Phoenix isn't the most attractive city, but it's a new central-southern US hub that people can afford to live in, so the population is booming in parallel with business. We headed up the southwestern route to sneak into Tempe, off the 8 to the 84 and 347 North, and popped up at Kevin Lake's shop (gr8wheels.com) in about 4.5 hours, right on schedule. That hour we lost at the rental place meant that if we couldn't get the Prodrive car loaded in less than an hour, we'd have to battle out the definition of "24 hours" with the rental people the following morning.

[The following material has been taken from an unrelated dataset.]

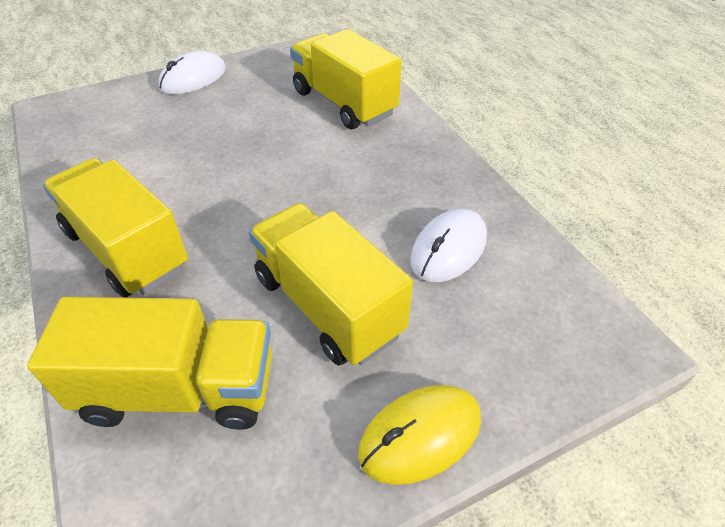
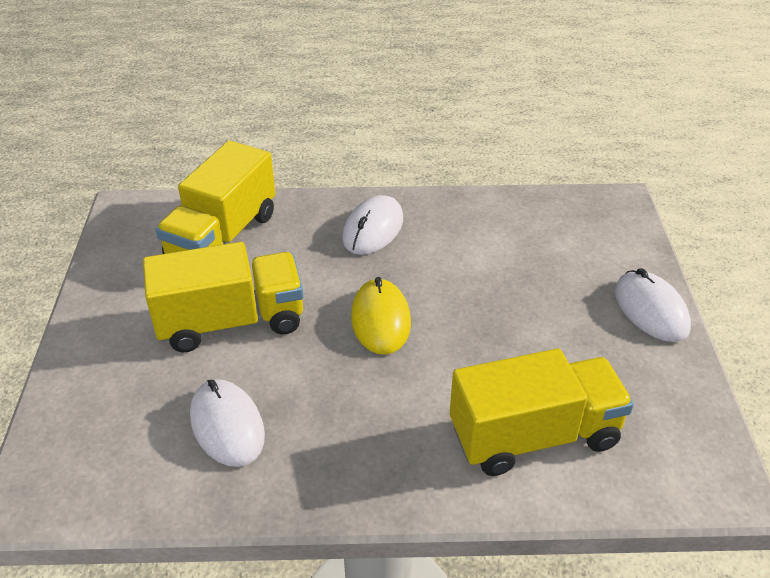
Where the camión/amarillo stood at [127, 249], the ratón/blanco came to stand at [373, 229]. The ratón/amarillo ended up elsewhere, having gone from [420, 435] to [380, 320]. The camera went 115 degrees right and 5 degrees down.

Four guys, a huge slab of wood and one forklift later, the chassis had been placed upon and strapped to the rented sled. It had taken more than an hour, so our uranium-tipped schedule became moot and we started thinking about lunch. Little did we realize any additional delay would further compromise the mission. We figured the fuel left in the tank would get us back to Gila Bend and their little complex of people food and truck food, so we left the moment we finished and crossed our fingers we'd skate past Phoenix's rather crappy commuter traffic.
Strapped
Popular estimates had the carcass weighing about 1000 lbs., so there wouldn't be a big difference in weight hauling home. The PowerStroke Super Duty can haul something like 15,000 lbs. when it's in the mood, and we were at 3,000, but as we slipped onto the freeway the aerodynamic penalty showed up fast. Think about it. We'd placed the Subaru body on the trailer facing rearward, so all the OEM aero was flipped, as were all the special rally-spec body panels. The body tugged at its moorings, and the trunklid (with its monstrous wing) needed to be strapped down with a lead rope Doug had left in the bed. We watched the mileage gauge tick lower and lower.